### MATERIAL PROVIDED ###

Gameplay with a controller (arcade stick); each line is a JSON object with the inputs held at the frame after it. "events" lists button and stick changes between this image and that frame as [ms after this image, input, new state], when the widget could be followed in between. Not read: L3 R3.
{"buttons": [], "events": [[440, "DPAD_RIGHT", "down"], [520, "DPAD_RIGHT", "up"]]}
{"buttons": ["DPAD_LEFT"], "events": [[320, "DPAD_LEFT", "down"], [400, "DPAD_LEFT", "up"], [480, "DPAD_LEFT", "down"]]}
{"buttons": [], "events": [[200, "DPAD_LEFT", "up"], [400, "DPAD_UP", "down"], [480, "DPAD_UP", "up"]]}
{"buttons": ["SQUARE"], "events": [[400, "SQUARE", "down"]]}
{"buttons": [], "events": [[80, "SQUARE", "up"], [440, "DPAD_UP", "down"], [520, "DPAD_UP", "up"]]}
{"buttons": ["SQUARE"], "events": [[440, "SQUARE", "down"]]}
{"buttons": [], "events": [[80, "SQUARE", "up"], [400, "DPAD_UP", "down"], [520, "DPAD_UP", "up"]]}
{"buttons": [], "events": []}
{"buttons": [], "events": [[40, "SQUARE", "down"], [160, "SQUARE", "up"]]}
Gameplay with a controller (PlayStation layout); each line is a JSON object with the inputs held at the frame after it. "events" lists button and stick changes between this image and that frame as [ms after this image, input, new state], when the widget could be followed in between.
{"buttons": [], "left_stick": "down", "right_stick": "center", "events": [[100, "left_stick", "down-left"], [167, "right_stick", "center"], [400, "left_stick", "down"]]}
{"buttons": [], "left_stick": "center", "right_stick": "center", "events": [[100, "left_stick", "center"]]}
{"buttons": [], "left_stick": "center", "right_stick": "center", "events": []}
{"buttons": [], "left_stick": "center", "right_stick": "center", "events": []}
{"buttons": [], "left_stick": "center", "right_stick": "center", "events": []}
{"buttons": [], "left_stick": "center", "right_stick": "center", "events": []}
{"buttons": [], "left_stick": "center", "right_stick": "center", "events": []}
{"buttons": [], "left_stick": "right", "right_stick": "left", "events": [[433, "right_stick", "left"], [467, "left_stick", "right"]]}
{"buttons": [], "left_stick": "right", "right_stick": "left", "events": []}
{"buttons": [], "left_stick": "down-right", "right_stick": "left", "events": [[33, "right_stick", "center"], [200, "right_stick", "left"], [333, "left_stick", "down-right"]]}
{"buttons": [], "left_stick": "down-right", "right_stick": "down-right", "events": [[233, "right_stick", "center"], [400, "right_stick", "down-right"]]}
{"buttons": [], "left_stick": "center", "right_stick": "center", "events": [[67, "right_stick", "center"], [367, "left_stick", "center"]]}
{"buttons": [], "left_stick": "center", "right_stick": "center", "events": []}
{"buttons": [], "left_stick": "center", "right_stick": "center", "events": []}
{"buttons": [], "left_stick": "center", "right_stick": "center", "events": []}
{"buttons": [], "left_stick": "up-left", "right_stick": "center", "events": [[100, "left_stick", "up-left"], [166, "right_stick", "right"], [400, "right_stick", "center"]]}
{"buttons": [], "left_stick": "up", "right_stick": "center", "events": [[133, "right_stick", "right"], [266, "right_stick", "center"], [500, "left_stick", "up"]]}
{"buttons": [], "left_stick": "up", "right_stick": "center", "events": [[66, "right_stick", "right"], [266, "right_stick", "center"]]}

###

WHAT YOU NEED TO DO |
Pull out each line of the records holding the string "SQUARE".

EXERCISE RESULT |
{"buttons": ["SQUARE"], "events": [[400, "SQUARE", "down"]]}
{"buttons": [], "events": [[80, "SQUARE", "up"], [440, "DPAD_UP", "down"], [520, "DPAD_UP", "up"]]}
{"buttons": ["SQUARE"], "events": [[440, "SQUARE", "down"]]}
{"buttons": [], "events": [[80, "SQUARE", "up"], [400, "DPAD_UP", "down"], [520, "DPAD_UP", "up"]]}
{"buttons": [], "events": [[40, "SQUARE", "down"], [160, "SQUARE", "up"]]}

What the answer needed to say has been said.